- _WHAT IS REQUIRED_:
Your answer should be an exact copy of the lines from the start of the entries to the line containing "reduction in the", both included.
----
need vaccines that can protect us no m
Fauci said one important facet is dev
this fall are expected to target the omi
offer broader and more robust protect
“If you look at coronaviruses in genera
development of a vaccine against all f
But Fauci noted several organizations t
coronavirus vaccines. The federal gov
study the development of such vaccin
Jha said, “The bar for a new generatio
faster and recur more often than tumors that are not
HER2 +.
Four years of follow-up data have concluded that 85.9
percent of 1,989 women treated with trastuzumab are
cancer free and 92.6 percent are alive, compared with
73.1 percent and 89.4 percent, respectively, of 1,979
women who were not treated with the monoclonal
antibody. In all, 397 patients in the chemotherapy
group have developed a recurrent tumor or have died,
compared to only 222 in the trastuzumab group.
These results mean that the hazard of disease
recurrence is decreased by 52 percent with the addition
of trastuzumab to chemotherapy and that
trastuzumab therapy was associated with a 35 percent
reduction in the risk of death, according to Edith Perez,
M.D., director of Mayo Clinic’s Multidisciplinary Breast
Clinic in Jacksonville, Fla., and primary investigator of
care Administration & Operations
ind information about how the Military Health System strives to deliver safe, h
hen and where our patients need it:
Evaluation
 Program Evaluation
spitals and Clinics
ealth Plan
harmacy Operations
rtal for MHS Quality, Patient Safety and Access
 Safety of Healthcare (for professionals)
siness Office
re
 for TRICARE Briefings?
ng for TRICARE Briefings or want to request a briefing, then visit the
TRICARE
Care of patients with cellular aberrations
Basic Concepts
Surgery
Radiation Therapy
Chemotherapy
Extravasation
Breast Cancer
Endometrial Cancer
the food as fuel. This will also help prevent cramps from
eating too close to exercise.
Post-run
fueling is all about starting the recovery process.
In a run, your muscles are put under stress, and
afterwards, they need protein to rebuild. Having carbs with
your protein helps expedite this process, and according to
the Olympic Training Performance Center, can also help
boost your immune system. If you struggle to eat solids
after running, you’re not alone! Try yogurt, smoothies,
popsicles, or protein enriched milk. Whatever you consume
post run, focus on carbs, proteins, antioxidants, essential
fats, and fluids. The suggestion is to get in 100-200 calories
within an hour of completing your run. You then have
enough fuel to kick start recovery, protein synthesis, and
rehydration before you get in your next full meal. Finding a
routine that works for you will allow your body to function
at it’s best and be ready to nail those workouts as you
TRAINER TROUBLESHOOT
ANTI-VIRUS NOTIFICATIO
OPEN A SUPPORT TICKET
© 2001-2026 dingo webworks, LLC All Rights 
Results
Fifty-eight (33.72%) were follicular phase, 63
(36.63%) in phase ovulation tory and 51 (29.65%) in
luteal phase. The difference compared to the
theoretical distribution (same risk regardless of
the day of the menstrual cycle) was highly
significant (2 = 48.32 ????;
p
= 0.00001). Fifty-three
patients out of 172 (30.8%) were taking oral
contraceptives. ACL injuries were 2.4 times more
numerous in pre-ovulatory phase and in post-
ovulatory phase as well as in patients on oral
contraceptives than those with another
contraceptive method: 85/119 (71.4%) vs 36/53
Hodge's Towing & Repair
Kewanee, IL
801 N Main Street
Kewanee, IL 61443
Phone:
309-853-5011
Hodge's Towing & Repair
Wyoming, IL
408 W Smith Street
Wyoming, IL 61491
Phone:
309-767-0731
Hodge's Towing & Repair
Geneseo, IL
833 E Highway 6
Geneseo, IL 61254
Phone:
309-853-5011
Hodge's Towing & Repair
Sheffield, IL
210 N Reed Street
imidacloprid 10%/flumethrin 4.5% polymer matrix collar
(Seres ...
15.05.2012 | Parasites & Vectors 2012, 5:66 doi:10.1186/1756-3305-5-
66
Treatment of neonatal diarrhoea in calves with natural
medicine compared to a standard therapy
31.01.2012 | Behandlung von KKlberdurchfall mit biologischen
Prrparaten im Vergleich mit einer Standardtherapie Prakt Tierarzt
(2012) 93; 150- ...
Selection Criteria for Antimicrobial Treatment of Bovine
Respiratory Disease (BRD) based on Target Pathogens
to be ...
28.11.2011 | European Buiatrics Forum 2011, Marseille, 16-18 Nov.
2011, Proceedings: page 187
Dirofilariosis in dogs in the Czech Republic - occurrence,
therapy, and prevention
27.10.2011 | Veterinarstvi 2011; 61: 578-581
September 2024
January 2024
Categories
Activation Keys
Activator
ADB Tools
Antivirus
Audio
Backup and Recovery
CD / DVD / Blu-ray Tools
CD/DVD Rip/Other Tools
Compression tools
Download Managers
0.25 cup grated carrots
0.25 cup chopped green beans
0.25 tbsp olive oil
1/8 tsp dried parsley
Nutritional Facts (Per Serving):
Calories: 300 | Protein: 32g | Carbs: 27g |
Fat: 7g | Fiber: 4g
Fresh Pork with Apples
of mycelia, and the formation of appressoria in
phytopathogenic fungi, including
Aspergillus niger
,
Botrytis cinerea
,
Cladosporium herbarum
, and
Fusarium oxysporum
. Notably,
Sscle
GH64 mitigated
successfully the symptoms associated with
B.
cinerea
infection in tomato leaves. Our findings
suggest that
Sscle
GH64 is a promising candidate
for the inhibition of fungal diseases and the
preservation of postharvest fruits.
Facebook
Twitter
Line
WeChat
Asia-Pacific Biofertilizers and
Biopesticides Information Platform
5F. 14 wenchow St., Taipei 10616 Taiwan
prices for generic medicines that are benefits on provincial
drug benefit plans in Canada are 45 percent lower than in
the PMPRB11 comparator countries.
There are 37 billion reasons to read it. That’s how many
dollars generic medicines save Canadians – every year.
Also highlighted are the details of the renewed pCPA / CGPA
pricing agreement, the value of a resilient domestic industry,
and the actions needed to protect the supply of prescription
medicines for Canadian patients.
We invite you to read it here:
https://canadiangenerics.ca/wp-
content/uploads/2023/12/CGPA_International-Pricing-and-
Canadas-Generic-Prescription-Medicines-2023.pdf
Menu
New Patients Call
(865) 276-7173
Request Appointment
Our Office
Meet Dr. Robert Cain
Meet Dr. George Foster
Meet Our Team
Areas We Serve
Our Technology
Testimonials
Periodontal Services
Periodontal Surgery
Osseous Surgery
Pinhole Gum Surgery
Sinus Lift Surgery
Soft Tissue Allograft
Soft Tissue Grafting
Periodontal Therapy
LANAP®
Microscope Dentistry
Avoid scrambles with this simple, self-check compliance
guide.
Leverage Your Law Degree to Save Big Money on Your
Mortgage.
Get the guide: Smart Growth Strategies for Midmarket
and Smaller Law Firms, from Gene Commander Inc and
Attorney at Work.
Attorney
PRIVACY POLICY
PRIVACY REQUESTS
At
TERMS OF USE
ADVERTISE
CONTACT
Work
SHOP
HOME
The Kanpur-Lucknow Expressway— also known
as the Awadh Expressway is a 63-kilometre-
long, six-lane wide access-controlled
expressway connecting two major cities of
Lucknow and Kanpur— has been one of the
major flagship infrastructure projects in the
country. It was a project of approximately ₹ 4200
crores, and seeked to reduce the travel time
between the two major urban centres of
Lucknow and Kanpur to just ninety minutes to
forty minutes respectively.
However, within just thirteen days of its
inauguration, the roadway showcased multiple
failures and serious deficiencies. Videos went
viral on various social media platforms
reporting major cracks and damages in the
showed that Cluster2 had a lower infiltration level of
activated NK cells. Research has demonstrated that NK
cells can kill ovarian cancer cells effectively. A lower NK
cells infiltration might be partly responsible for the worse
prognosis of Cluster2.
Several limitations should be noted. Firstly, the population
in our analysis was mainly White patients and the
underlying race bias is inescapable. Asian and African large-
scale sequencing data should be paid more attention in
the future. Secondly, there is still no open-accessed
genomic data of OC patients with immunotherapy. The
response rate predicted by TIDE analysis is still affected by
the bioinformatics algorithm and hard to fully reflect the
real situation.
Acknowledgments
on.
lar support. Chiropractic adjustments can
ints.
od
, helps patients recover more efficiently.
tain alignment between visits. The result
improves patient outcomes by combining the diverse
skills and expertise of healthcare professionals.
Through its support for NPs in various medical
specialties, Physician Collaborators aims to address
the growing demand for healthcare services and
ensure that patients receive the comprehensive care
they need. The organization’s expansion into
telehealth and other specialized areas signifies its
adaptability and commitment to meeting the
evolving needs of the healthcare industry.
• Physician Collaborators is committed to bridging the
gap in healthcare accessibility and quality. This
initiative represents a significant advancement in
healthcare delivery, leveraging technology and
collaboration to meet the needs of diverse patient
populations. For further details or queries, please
----
- _SOLUTION TO THE EXERCISE_:
need vaccines that can protect us no m
Fauci said one important facet is dev
this fall are expected to target the omi
offer broader and more robust protect
“If you look at coronaviruses in genera
development of a vaccine against all f
But Fauci noted several organizations t
coronavirus vaccines. The federal gov
study the development of such vaccin
Jha said, “The bar for a new generatio
faster and recur more often than tumors that are not
HER2 +.
Four years of follow-up data have concluded that 85.9
percent of 1,989 women treated with trastuzumab are
cancer free and 92.6 percent are alive, compared with
73.1 percent and 89.4 percent, respectively, of 1,979
women who were not treated with the monoclonal
antibody. In all, 397 patients in the chemotherapy
group have developed a recurrent tumor or have died,
compared to only 222 in the trastuzumab group.
These results mean that the hazard of disease
recurrence is decreased by 52 percent with the addition
of trastuzumab to chemotherapy and that
trastuzumab therapy was associated with a 35 percent
reduction in the risk of death, according to Edith Perez,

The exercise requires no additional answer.